CLUSTER HEADACHE, THE PATIENT’S IDENTIKIT

The phenomenon of cluster headache is quite complex, and each individual faces different symptoms, frequency and intensity.

But are there any traits that sufferers have in common?

Cluster headaches are typically experienced by individuals with a dynamic temperament, hyperactive, passionate, very determined, often successful in their field of employment, sometimes career managers burdened with numerous responsibilities, and therefore constantly under stress.

Apparently it is precisely this condition of hyperactivity that gives them relative protection from headache attacks.

The crises seem to be modulated by their own rhythms: a slowdown, a pause and a drop in tension are enough to give way to the triggering of the attack.

Typically it happens in the post-prandial phase or at the end of the day, if not during the night’s rest.

These individuals are often heavy users of caffeine, cigarettes, alcohol and sometimes even illicit substances: it is a compulsion set in place partly to support the high pace of hyperactivity and probably to buffer an emotional state that is always kept under control.

BEYOND CLUSTER HEADACHE

For cluster headache sufferers, unfortunately, painful and cyclic attacks are not the only health problem they face.

Another study to be published shortly in the journal Neurology, in fact, after analysing data from over 3,000 cluster headache sufferers, recognises a threefold greater likelihood of suffering from other pathologies than controls.

In particular, these are general disorders of the nervous system, mental and musculo-skeletal disorders, with a strong impact on lost working days and disability levels, which are always higher in the female sex.

Even within the limitations of the publication, which lacks the distinction between Episodic and Chronic forms, the greater risk of comorbidity clearly emerges.
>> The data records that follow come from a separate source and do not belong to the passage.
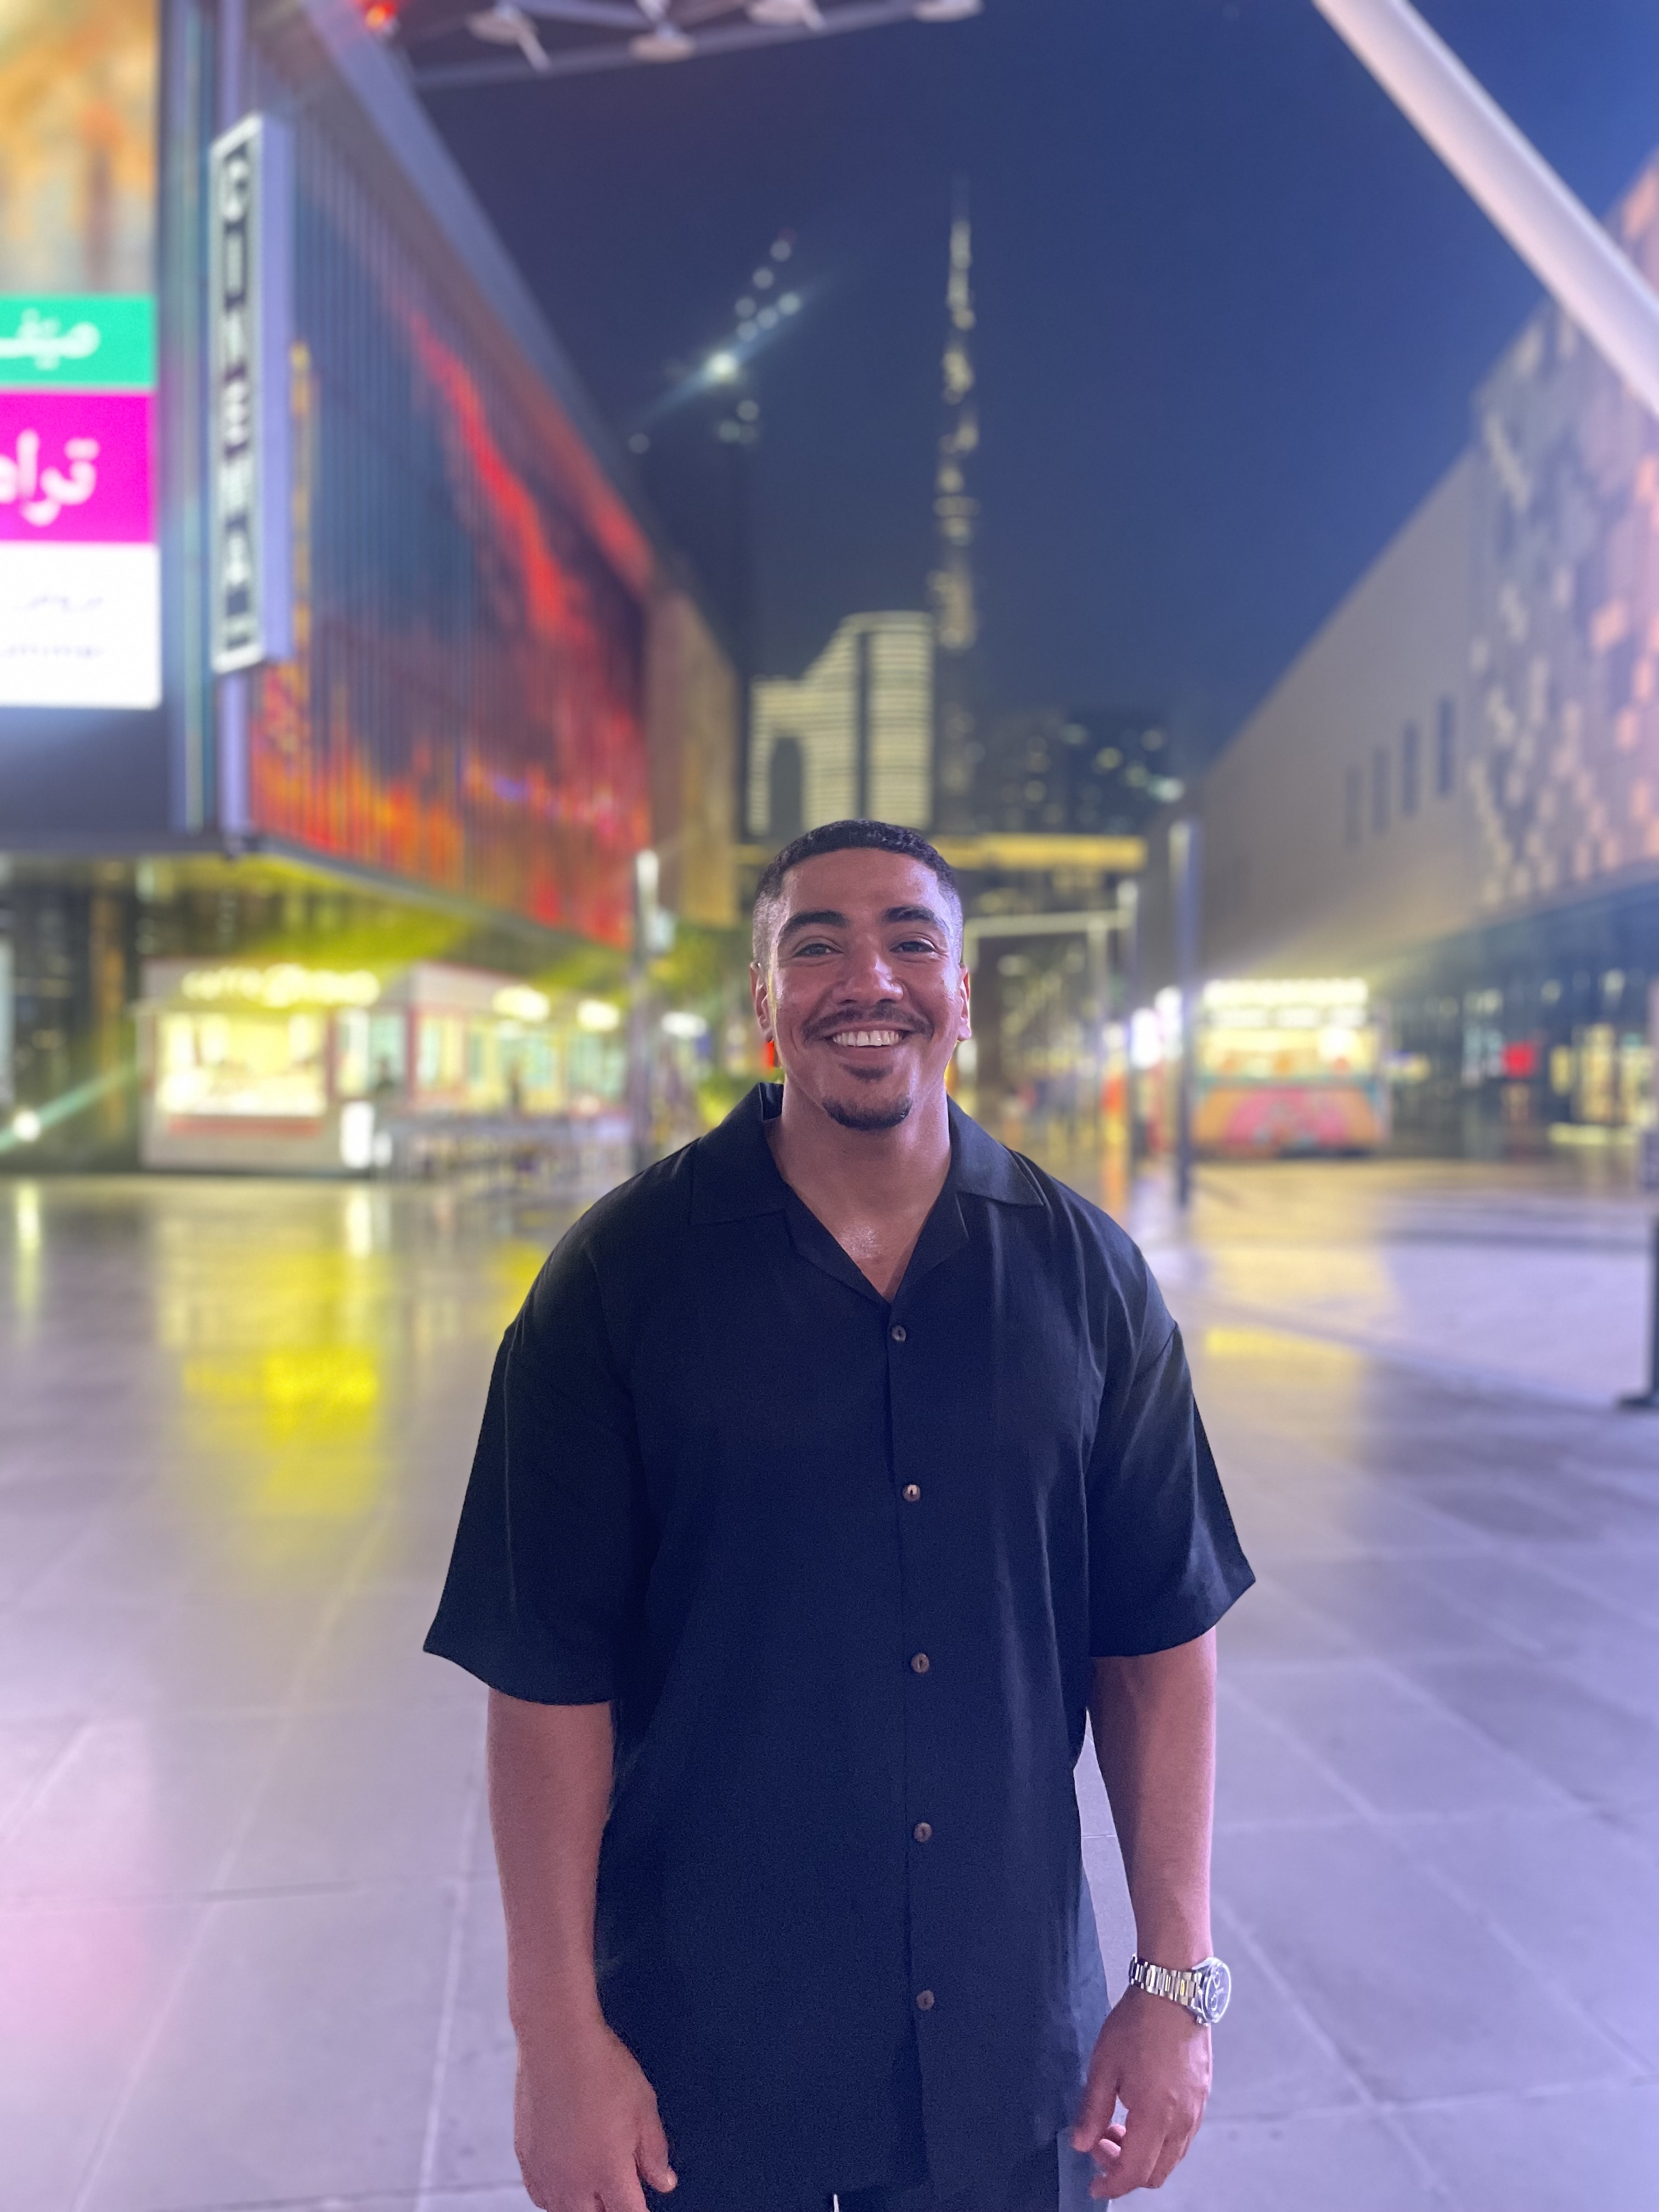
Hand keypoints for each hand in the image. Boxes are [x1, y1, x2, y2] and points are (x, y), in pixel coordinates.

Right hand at [514, 2021, 675, 2211]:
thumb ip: (654, 2152)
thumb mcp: (644, 2107)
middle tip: (619, 2189)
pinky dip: (555, 2195)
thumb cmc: (603, 2068)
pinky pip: (540, 2194)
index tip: (642, 2202)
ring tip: (594, 2186)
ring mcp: (545, 2171)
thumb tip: (663, 2182)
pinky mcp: (525, 2157)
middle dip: (610, 2208)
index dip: (639, 2210)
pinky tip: (566, 2177)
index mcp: (608, 2172)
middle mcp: (573, 2182)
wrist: (557, 2041)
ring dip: (582, 2205)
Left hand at [1069, 1989, 1211, 2197]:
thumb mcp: (1103, 2066)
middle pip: (1155, 2173)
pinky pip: (1183, 2135)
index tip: (1093, 2184)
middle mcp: (1182, 2121)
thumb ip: (1091, 2111)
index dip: (1110, 2184)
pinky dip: (1160, 2138)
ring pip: (1171, 2156)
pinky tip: (1140, 2111)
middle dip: (1125, 2169)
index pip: (1133, 2172)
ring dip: (1143, 2154)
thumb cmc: (1137, 2024)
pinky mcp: (1202, 2095)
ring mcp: (1197, 2109)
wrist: (1173, 1990)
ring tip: (1118, 2123)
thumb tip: (1080, 2144)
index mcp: (1156, 2117)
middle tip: (1101, 2143)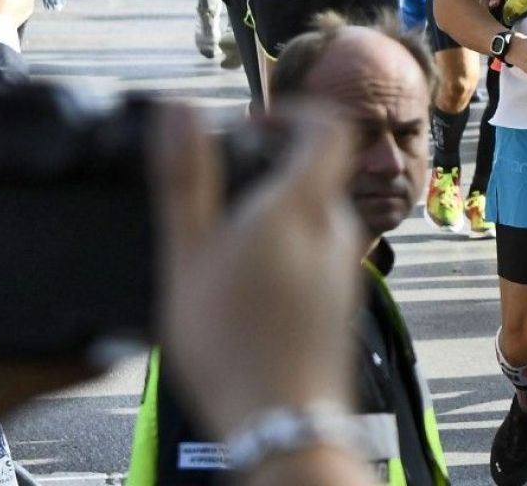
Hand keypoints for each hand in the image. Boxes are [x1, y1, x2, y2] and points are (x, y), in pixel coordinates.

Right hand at [149, 99, 361, 438]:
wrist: (281, 418)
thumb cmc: (232, 341)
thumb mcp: (189, 251)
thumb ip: (188, 176)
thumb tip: (180, 109)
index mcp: (304, 206)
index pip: (328, 127)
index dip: (290, 114)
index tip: (248, 127)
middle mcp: (338, 230)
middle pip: (316, 173)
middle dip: (269, 171)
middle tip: (217, 195)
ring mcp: (346, 267)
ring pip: (314, 217)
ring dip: (274, 215)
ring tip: (222, 250)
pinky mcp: (343, 300)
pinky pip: (317, 255)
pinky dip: (286, 252)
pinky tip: (247, 289)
In the subjects analysed, all under 64 years of age, many cardiovascular and metabolic risk factors, conditions of overweight, snoring and head injuries, linked to an unhealthy lifestyle, often punctuated by excesses in behaviour, are detected.

PHARMACOLOGICAL TREATMENT

Are there effective drugs to eliminate pain and perhaps prevent future attacks?

For acute attacks, precisely because of their sudden and violent onset, the active ingredient sumatriptan, discovered in the 1990s, is the only effective symptomatic drug, as it is the only existing triptan in an injectable subcutaneous formulation that is fast-acting within a few minutes.

High-flow inhaled oxygen may also be rapidly effective.

In both episodic and chronic forms of cluster headache, taking certain drugs may help to prevent or mitigate the onset of a new series of attacks, such as verapamil, lithium, and cortisone.

A new prophylactic therapy based on monoclonal antibodies capable of blocking the calcitonin gene-related peptide (CGRP), a substance involved in the disease, is currently in advanced trials.

Evidence of efficacy, which has earned FDA approval, has however only been observed in episodic forms of cluster headache.